Si chaque hôpital arrive grosso modo à s'en sortir avec ses malades, il arrive que la machine d'urgence se grippe à plus grande échelle, posant un véritable casse-tête aux SAMU et aux pompiers. « La semaine dernière, dans la nuit de mardi à mercredi, cinq gros hôpitaux ont dit en même temps qu'ils n'avaient plus de place et qu'ils ne pouvaient plus recevoir les secours, raconte le Dr Patrick Pelloux, président de l'Association des médecins urgentistes hospitaliers de France (AMUHF) ; c'est dans ce genre de situation qu'il va y avoir un pépin. » Or « ce genre de situation », ces moments où les hôpitaux déclarent forfait tous ensemble, sont devenus presque monnaie courante. « La semaine dernière, c'est arrivé deux fois », reconnaît Dominique Brun-Ney.

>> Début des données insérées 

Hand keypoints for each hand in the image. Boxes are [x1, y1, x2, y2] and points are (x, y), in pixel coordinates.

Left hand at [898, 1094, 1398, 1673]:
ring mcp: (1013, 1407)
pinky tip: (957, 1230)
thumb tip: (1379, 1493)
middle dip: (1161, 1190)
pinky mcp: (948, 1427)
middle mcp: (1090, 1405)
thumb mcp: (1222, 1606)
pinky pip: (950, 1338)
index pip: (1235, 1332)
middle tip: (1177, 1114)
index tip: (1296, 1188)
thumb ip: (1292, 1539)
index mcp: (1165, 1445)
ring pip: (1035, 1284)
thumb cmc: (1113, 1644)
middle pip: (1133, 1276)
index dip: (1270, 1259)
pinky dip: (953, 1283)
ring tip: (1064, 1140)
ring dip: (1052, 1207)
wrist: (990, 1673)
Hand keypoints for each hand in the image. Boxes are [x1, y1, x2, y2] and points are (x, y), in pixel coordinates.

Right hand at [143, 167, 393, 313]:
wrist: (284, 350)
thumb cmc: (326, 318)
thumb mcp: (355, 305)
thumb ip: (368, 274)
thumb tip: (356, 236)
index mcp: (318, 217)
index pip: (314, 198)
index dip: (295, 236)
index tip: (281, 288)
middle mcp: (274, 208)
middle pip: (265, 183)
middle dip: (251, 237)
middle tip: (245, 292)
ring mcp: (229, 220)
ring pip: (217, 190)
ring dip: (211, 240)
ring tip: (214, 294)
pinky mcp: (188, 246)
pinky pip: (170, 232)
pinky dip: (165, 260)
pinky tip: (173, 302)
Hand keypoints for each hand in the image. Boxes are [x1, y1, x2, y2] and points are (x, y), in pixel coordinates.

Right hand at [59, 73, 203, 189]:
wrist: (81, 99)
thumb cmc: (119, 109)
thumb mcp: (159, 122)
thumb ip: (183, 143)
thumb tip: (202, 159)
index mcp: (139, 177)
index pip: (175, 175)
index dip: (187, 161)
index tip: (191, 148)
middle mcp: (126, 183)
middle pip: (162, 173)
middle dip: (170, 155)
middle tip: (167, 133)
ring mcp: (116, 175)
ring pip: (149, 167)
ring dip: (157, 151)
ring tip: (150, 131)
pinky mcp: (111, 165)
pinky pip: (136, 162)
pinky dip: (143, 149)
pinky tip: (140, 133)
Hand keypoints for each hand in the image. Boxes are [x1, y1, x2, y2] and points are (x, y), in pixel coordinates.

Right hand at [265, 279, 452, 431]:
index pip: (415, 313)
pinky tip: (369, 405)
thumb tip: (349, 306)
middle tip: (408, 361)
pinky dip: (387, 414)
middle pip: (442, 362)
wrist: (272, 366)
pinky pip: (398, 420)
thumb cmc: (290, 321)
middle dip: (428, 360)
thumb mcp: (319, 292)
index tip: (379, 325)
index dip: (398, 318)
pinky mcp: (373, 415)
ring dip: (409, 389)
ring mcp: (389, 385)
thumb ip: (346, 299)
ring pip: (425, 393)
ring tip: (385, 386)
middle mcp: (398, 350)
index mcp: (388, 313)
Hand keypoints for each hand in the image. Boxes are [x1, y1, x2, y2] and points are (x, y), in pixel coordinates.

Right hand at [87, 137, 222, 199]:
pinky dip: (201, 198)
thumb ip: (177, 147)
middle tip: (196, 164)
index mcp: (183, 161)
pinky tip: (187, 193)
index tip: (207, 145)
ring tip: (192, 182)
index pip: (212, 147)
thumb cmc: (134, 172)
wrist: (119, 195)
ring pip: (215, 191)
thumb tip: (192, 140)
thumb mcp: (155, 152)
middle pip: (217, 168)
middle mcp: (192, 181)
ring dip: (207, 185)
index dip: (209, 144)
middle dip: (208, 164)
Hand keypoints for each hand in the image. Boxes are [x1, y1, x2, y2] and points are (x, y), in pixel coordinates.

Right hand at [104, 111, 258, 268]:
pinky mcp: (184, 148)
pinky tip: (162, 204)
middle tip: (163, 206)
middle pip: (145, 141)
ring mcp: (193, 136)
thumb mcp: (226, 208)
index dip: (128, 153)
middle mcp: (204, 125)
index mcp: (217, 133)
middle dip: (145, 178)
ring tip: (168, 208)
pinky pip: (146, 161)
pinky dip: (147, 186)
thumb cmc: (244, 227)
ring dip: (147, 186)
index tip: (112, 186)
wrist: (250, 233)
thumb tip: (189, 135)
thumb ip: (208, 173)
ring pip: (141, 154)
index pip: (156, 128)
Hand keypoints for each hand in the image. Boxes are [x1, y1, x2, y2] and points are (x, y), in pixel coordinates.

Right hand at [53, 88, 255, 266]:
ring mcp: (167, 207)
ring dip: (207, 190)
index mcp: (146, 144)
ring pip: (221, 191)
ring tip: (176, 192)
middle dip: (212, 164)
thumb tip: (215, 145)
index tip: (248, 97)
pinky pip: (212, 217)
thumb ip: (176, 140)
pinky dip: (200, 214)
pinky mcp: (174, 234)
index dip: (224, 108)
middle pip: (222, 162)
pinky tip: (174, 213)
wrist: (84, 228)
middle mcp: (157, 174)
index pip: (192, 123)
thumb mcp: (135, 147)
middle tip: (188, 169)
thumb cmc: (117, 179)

Les secours, eux, temporisent. Pour le Dr Daniel Jannière, directeur médical adjoint du SAMU de Paris, « il y a un problème, les moyens ne sont pas suffisants, mais personne ne meurt et tout cela sera réglé dans six mois ». Le Dr Jannière ne voudrait pas que l'épiphénomène de l'Ouest parisien devienne l'arbre qui cache la forêt. « Le vrai problème, outre le désinvestissement de la médecine générale de sa mission de permanence des soins, c'est celui de la gestion des hôpitaux sur le mode du flux tendu. Dans ce système, on sait s'occuper des mourants, mais on ne sait pas où mettre le papy qui a un peu d'insuffisance cardiaque, un peu la bronchite. »
Déficit de lits d'aval
La question de l'insuffisance des lits d'aval, où l'on peut hospitaliser les malades une fois qu'ils ont été vus en urgence, se pose actuellement à Paris avec une acuité particulière. Là encore, l'hôpital Georges-Pompidou est en grande partie à l'origine du problème. Parce que l'opération de restructuration qui a présidé à son ouverture a fait disparaître un peu plus de 400 lits dans le quart sud-ouest de la capitale. Parce que, prévu pour accueillir 800 malades, l'HEGP n'en soigne pour l'instant que 250. Résultat : on ne sait plus où mettre les gens. « On a beau arriver à faire tourner le service plus vite pour prendre en charge plus de malades, dès lors qu'il n'y a pas de lits disponibles, la situation devient extrêmement compliquée », résume le Dr Brun-Ney. Le cercle est vicieux, le temps passé à essayer de « caser » un patient est autant de temps perdu pour en soigner un autre. Aux urgences de l'hôpital Saint-Antoine, le Dr Pelloux a ainsi dû contacter « 27 structures » avant de trouver un lit pour une fracture. A Saint-Joseph, on raconte qu'il n'est pas rare de « faire le tour de Paris pour finir par envoyer des malades à Fontainebleau ou à Rambouillet ». Au bout trois mois de ce régime, les urgentistes parisiens sont unanimes : l'ouverture des urgences de l'HEGP sera pour eux un immense « soulagement ».